Variable out a dropdown menu item

Hello, I'm making a dropdown menu with about 5 choices from these choices I have 5 tables so if the user chooses "choice1" I want to insert data into table "choice1" so I made
a variable out of each option like

$table_choice_1=$_POST['choice1'];
$mysql="INSERT INTO $table_choice_1 (--etc etc)

I get this error every time:
Connection Succesful!You have an error in your SQL syntax; check the manual that corresponds to your MySQL server version for the right syntax to use near
I know the syntax is ok since i used it before but without trying to make a table variable. I'd appreaciate the help thank you.

we would need to see your code inorder to debug the problem

Hello, I'm making a dropdown menu with about 5 choices from these choices I have 5 tables so if the user chooses "choice1" I want to insert data into table "choice1" so I made
a variable out of each option like

$table_choice_1=$_POST['choice1'];
$mysql="INSERT INTO $table_choice_1 (--etc etc)

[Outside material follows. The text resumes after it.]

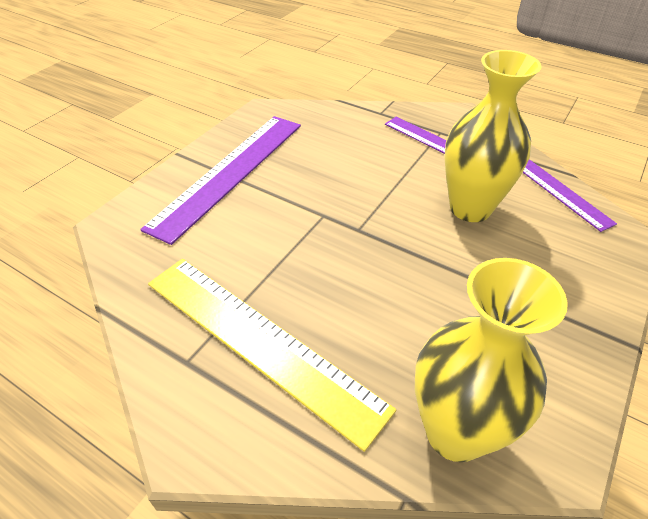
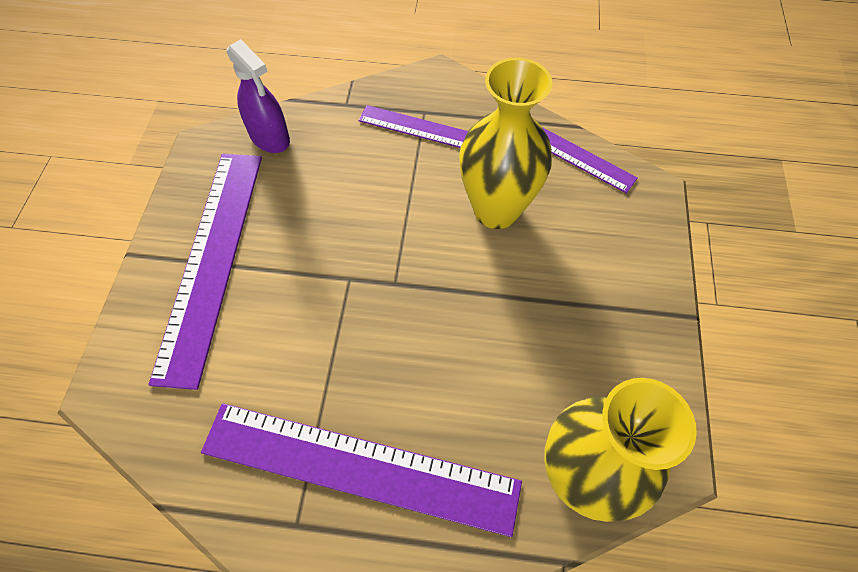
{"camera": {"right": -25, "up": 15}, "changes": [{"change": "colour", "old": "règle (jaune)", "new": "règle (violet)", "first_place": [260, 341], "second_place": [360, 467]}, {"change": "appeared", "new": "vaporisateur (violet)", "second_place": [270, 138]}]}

I get this error every time:
Connection Succesful!You have an error in your SQL syntax; check the manual that corresponds to your MySQL server version for the right syntax to use near
I know the syntax is ok since i used it before but without trying to make a table variable. I'd appreaciate the help thank you.

The most likely cause is that $_POST['choice1'] is empty, or some other value in the query is empty. Echo out the query just before you execute it to make sure it's completely correct.

It should be said, to avoid SQL injection you should always use mysql_real_escape_string(). Without that, your site is wide open to database injection.

Try puting the $table_choice_1 into single quotes!
'$table_choice_1'

Try puting the $table_choice_1 into single quotes!
'$table_choice_1'

it would most likely be ` rather than ' I would think, considering you're defining a table name. I could be wrong, though - you might be able to use both.